Use of a passive equilibration methodology to encapsulate cisplatin into preformed thermosensitive liposomes.

作者信息

Woo Janet, Chiu Gigi N C, Karlsson Göran, Wasan Ellen, Ickenstein Ludger, Edwards Katarina, Bally Marcel B

机构信息

Department of Advanced Therapeutics, British Columbia Cancer Agency, 675 West 10th Avenue, Vancouver, BC, Canada V5Z 1L3.

出版信息

Int J Pharm. 2008 Feb 12;349(1-2):38-46. doi: 10.1016/j.ijpharm.2007.07.020. Epub 2007 Jul 24.
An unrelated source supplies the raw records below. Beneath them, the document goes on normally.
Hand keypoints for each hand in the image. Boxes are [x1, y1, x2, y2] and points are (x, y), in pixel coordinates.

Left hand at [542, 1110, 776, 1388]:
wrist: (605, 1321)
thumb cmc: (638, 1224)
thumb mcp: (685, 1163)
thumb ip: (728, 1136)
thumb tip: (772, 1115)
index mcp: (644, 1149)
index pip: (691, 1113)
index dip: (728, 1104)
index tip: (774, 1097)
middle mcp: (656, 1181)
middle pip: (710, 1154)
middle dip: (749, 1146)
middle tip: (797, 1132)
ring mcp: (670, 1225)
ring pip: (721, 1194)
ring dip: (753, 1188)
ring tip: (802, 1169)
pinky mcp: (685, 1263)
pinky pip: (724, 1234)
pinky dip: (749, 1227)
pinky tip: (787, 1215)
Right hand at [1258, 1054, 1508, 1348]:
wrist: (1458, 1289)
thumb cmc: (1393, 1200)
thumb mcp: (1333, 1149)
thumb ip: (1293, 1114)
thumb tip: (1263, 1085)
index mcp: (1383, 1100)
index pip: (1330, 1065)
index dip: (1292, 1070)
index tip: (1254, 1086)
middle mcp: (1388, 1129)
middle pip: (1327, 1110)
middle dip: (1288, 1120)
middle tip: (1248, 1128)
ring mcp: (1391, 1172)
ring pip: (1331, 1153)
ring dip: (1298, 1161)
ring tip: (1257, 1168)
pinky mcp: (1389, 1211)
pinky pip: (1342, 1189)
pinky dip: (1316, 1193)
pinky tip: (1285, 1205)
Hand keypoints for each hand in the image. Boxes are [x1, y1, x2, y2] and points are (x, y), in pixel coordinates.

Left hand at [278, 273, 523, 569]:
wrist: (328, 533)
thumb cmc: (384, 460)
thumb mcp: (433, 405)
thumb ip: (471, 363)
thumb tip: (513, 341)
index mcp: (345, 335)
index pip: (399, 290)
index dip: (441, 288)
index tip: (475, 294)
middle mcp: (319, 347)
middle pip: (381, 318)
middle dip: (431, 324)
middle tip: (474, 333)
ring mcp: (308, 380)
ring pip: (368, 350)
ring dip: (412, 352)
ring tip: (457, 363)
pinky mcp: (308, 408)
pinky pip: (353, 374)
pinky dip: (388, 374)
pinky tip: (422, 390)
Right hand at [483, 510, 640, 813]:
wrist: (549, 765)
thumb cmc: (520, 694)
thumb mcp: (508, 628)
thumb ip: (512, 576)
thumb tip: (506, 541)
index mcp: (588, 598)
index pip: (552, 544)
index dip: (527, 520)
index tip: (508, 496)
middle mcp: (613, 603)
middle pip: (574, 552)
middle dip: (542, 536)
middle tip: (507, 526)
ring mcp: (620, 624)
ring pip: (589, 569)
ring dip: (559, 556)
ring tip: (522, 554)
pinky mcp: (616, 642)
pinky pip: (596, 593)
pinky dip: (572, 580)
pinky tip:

DOI:10.1016/j.ijpharm.2007.07.020
PMID:17728083
Abstract

A conventional, cholesterol-containing liposome formulation of cisplatin has demonstrated insignificant activity in clinical trials, due in part, to insufficient release of encapsulated content following localization within solid tumors. For this reason, the development of a triggered release liposome formulation is desirable. In this report, cisplatin was encapsulated into lysolipid-containing thermosensitive liposomes (LTSL) using a novel technique, which relies on the equilibration of cisplatin across the liposomal membrane at temperatures above the gel-to-liquid crystalline phase transition temperature (TC) of the bulk phospholipid. Mild heating and drug loading into LTSL did not induce morphological changes of the liposomes. In vitro data demonstrated that >95% of encapsulated cisplatin was released from LTSL within 5 min following mild heating at 42 degrees C, while <5% was released at 37 degrees C. Under similar conditions, lysolipid-free thermosensitive liposomes exhibited 70% release of cisplatin at 42 degrees C, and cholesterol-containing liposomes exhibited negligible drug release at 42 degrees C. The pharmacokinetic profiles of LTSL- and TSL-cisplatin indicated that these formulations were rapidly eliminated from circulation (terminal t(1/2) of 1.09 and 2.83 h, respectively). The therapeutic utility of LTSL-cisplatin formulation will be based on strategies where hyperthermia is applied prior to the administration of the liposomal drug-a strategy similar to that used in the clinical assessment of LTSL-doxorubicin formulation.

摘要

顺铂的传统含胆固醇脂质体制剂在临床试验中显示出的活性微不足道,部分原因是其包封物在实体瘤内定位后释放不足。因此,开发一种触发释放脂质体制剂是很有必要的。在本报告中,使用一种新技术将顺铂包封到含溶血脂质的热敏脂质体(LTSL)中,该技术依赖于在高于主体磷脂的凝胶-液晶相转变温度(TC)的温度下顺铂跨脂质体膜的平衡。温和加热和顺铂加载到LTSL中不会引起脂质体的形态变化。体外数据表明,在42℃温和加热后5分钟内超过95%的包封顺铂从LTSL中释放出来,而在37℃时释放量小于5%。在类似条件下,不含溶血脂质的热敏脂质体在42℃时顺铂释放率为70%,含胆固醇脂质体在42℃时药物释放可忽略不计。LTSL-顺铂和TSL-顺铂的药代动力学曲线表明这些制剂从循环中迅速消除(终末t(1/2)分别为1.09和2.83小时)。LTSL-顺铂制剂的治疗效用将基于在脂质体药物给药前应用热疗的策略——这一策略类似于LTSL-阿霉素制剂临床评估中使用的策略。